# Text
■ ■ ■

C. pH-Hydrogen Ion Relationship
pH is the negative log of [H+].
Inverse relationship: Higher [H+] leads to lower pH (more acidity).
D. Gas Transport
Oxygen Transport:
Mostly bound to hemoglobin; diffuses into tissues.
Carbon Dioxide Transport:
Mainly as bicarbonate; some bound to hemoglobin.
III. Acid-Base Imbalance States (U3L2O3)
A. Metabolic Acidosis
Cause:
Bicarbonate deficit or excess non-volatile acids.
Characteristics:
Decreased pH and HCO3-.
Common Causes:
Diabetic ketoacidosis, lactic acidosis, diarrhea.
Compensation:
Hyperventilation for pH correction.
B. Metabolic Alkalosis
Cause:
Bicarbonate excess or loss of acids.
Characteristics:
Increased pH and HCO3-.
Common Causes:
Vomiting, diuretics.

■ ■ ■

Can you copy out the acid-base notes above word for word, from the pH and hydrogen ion heading through the final line on vomiting and diuretics?

# Record extracts
■ ■ ■

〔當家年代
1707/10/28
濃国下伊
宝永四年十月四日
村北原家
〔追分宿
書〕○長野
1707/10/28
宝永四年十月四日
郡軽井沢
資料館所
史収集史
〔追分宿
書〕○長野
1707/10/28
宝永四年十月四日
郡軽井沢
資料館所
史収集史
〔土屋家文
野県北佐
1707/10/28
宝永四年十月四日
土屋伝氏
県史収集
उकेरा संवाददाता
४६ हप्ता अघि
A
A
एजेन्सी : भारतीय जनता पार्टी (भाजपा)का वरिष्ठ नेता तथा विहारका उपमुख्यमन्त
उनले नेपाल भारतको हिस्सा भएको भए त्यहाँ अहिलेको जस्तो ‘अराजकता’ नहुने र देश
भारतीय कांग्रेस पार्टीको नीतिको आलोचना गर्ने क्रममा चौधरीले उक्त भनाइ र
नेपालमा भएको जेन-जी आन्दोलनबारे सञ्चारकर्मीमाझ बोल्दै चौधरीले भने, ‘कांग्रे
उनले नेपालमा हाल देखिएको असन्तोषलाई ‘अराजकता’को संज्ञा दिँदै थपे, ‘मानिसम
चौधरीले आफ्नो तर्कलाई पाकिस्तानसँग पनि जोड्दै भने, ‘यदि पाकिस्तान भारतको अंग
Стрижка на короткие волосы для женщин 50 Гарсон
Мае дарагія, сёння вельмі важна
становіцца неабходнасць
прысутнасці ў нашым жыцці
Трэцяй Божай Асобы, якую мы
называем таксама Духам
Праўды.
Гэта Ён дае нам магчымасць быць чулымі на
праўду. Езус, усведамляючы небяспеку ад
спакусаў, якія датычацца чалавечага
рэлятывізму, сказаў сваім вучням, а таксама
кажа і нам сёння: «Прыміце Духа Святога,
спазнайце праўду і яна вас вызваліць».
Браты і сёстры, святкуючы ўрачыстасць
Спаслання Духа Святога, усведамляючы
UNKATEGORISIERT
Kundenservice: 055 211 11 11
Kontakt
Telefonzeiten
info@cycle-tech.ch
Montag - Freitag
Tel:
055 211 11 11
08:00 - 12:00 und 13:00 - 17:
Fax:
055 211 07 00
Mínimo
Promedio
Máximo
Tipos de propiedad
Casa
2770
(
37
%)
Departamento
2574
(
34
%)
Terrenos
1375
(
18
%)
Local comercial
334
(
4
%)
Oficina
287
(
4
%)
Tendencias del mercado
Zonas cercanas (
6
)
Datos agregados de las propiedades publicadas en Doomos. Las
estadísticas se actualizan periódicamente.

■ ■ ■

# Answer for the task
C. pH-Hydrogen Ion Relationship
pH is the negative log of [H+].
Inverse relationship: Higher [H+] leads to lower pH (more acidity).
D. Gas Transport
Oxygen Transport:
Mostly bound to hemoglobin; diffuses into tissues.
Carbon Dioxide Transport:
Mainly as bicarbonate; some bound to hemoglobin.
III. Acid-Base Imbalance States (U3L2O3)
A. Metabolic Acidosis
Cause:
Bicarbonate deficit or excess non-volatile acids.
Characteristics:
Decreased pH and HCO3-.
Common Causes:
Diabetic ketoacidosis, lactic acidosis, diarrhea.
Compensation:
Hyperventilation for pH correction.
B. Metabolic Alkalosis
Cause:
Bicarbonate excess or loss of acids.
Characteristics:
Increased pH and HCO3-.
Common Causes:
Vomiting, diuretics.